[Collected data entries]
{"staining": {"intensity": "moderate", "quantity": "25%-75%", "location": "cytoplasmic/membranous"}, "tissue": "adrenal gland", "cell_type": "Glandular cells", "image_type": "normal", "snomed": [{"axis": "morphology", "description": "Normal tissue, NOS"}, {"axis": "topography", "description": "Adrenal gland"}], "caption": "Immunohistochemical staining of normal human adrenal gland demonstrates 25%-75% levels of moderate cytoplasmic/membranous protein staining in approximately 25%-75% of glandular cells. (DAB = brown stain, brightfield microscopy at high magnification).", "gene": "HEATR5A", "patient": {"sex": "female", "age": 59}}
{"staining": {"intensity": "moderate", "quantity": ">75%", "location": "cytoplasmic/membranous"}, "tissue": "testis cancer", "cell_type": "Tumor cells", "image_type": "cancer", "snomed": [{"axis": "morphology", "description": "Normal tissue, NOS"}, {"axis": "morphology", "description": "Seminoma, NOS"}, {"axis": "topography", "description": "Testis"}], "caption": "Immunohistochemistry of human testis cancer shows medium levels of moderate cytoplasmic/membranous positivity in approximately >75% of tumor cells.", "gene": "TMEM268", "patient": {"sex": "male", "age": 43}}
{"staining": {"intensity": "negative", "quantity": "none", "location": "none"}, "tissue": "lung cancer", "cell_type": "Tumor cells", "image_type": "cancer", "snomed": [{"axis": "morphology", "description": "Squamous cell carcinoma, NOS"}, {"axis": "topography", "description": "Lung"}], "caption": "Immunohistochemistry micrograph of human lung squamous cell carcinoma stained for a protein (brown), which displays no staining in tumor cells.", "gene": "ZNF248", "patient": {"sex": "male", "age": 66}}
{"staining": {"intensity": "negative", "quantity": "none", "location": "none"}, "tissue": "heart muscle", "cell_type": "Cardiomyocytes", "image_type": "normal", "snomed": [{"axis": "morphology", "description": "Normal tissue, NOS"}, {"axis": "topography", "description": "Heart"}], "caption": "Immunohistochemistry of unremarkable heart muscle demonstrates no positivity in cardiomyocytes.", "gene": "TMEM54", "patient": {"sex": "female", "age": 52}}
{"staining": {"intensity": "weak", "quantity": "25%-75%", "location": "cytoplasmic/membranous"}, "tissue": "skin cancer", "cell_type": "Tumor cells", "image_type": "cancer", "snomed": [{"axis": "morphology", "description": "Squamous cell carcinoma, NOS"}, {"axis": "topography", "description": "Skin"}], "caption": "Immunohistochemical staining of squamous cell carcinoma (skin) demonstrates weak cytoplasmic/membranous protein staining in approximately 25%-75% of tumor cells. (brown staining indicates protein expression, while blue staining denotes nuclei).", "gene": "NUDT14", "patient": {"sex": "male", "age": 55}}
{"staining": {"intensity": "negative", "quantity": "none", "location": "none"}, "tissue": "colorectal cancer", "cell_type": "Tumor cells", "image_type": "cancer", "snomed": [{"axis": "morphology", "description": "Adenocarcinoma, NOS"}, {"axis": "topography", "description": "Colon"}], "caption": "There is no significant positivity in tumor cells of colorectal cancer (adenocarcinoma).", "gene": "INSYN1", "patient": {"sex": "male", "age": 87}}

◆ Goal of the exercise ◆
Give back exactly the lines from the first line of the records through the line holding "micrograph of human", including both of those lines and leaving out all others.

◆ Answer to the problem ◆
{"staining": {"intensity": "moderate", "quantity": "25%-75%", "location": "cytoplasmic/membranous"}, "tissue": "adrenal gland", "cell_type": "Glandular cells", "image_type": "normal", "snomed": [{"axis": "morphology", "description": "Normal tissue, NOS"}, {"axis": "topography", "description": "Adrenal gland"}], "caption": "Immunohistochemical staining of normal human adrenal gland demonstrates 25%-75% levels of moderate cytoplasmic/membranous protein staining in approximately 25%-75% of glandular cells. (DAB = brown stain, brightfield microscopy at high magnification).", "gene": "HEATR5A", "patient": {"sex": "female", "age": 59}}
{"staining": {"intensity": "moderate", "quantity": ">75%", "location": "cytoplasmic/membranous"}, "tissue": "testis cancer", "cell_type": "Tumor cells", "image_type": "cancer", "snomed": [{"axis": "morphology", "description": "Normal tissue, NOS"}, {"axis": "morphology", "description": "Seminoma, NOS"}, {"axis": "topography", "description": "Testis"}], "caption": "Immunohistochemistry of human testis cancer shows medium levels of moderate cytoplasmic/membranous positivity in approximately >75% of tumor cells.", "gene": "TMEM268", "patient": {"sex": "male", "age": 43}}
{"staining": {"intensity": "negative", "quantity": "none", "location": "none"}, "tissue": "lung cancer", "cell_type": "Tumor cells", "image_type": "cancer", "snomed": [{"axis": "morphology", "description": "Squamous cell carcinoma, NOS"}, {"axis": "topography", "description": "Lung"}], "caption": "Immunohistochemistry micrograph of human lung squamous cell carcinoma stained for a protein (brown), which displays no staining in tumor cells.", "gene": "ZNF248", "patient": {"sex": "male", "age": 66}}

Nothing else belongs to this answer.